__Plain-text sources of documents__
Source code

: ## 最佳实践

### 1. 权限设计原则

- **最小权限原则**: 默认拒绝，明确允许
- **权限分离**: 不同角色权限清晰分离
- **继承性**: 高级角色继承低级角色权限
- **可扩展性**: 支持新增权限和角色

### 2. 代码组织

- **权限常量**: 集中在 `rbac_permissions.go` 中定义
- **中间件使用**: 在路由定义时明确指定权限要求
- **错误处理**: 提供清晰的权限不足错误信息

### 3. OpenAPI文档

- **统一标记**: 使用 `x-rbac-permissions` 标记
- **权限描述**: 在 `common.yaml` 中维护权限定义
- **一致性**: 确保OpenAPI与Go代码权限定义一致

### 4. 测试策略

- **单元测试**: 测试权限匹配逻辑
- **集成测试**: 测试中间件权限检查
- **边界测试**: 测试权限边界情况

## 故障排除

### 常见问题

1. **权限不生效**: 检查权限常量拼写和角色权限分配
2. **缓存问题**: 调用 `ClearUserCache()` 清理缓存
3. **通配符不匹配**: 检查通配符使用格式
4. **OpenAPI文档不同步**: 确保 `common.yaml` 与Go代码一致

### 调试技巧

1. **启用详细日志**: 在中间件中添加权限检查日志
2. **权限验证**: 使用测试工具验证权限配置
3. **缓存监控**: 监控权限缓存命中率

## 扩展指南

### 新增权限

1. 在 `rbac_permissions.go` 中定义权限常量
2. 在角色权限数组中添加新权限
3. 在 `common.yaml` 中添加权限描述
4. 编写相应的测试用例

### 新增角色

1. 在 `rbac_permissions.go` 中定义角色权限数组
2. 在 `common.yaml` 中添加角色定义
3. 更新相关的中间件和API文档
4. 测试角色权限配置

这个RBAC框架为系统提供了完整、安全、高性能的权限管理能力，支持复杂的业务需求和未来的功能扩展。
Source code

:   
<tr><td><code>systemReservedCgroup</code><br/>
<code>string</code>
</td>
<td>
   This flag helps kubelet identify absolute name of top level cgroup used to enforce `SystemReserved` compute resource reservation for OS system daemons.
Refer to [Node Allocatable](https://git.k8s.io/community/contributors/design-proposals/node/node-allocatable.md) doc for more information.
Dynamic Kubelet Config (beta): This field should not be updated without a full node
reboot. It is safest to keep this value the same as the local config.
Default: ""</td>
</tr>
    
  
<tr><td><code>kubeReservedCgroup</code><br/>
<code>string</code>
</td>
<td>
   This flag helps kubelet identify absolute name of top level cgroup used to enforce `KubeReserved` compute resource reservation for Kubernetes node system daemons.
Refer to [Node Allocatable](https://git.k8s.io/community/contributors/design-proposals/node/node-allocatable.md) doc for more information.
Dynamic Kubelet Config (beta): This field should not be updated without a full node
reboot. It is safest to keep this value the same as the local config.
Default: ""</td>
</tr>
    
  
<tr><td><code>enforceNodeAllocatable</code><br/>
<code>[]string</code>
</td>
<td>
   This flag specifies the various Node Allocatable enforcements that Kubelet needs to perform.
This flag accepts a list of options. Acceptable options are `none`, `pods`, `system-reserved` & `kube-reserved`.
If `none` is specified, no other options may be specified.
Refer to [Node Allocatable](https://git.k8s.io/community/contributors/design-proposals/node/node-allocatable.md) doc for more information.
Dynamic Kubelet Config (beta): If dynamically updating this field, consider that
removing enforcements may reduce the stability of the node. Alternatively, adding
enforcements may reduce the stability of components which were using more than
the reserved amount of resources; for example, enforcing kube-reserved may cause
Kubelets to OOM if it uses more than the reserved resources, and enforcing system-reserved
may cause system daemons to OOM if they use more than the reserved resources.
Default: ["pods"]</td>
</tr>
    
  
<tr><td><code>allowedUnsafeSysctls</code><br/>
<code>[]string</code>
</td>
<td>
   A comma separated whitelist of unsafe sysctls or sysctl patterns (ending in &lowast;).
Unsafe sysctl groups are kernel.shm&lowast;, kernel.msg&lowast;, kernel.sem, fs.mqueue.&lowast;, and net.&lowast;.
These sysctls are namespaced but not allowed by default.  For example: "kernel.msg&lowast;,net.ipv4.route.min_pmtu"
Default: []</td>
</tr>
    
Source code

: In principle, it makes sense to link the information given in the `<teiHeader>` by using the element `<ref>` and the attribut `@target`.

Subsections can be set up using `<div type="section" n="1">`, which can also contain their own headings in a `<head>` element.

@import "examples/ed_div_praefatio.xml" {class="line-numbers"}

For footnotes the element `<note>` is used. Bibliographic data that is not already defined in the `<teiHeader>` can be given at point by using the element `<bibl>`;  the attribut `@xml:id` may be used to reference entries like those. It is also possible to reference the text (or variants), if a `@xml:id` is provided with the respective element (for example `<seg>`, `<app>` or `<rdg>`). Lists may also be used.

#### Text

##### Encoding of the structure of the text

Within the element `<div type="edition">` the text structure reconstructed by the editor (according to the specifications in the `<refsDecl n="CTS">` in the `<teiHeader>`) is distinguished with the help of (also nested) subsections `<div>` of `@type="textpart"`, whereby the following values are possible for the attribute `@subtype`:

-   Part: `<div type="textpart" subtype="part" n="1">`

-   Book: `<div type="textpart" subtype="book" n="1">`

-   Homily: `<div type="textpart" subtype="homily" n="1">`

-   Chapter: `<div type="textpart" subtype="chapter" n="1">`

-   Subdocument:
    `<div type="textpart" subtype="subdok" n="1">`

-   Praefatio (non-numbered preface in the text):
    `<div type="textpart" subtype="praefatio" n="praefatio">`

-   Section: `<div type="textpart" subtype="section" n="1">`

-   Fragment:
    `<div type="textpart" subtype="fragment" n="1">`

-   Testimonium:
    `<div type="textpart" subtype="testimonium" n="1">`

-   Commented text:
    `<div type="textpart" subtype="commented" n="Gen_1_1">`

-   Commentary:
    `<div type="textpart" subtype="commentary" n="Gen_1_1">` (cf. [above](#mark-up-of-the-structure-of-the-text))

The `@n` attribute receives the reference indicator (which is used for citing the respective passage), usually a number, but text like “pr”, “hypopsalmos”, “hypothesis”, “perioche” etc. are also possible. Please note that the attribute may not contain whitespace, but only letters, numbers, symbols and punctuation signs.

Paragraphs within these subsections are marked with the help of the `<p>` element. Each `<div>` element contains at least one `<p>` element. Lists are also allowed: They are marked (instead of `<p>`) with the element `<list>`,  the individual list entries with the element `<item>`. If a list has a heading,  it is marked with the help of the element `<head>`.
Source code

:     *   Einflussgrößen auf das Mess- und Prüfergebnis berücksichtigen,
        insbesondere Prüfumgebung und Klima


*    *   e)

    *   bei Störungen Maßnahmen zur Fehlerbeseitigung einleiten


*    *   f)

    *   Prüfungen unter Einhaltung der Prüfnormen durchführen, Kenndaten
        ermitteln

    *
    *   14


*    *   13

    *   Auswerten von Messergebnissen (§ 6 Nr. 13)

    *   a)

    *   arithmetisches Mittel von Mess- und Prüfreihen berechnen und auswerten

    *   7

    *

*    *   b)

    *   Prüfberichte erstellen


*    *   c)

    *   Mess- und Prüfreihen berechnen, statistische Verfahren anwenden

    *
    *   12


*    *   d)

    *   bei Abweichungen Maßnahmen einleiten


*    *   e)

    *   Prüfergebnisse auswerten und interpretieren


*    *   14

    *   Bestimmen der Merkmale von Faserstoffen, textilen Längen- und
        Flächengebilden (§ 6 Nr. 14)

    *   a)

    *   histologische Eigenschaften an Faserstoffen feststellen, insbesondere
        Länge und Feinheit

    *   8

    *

__WORK ORDER__
Extract every line from the one containing "berechnen und auswerten" down to the end of the items, reproducing each line without alteration.

__OUTPUT OF THE EXERCISE__
    *   arithmetisches Mittel von Mess- und Prüfreihen berechnen und auswerten

    *   7

    *

*    *   b)

    *   Prüfberichte erstellen


*    *   c)

    *   Mess- und Prüfreihen berechnen, statistische Verfahren anwenden

    *
    *   12


*    *   d)

    *   bei Abweichungen Maßnahmen einleiten


*    *   e)

    *   Prüfergebnisse auswerten und interpretieren


*    *   14

    *   Bestimmen der Merkmale von Faserstoffen, textilen Längen- und
        Flächengebilden (§ 6 Nr. 14)

    *   a)

    *   histologische Eigenschaften an Faserstoffen feststellen, insbesondere
        Länge und Feinheit

    *   8

    *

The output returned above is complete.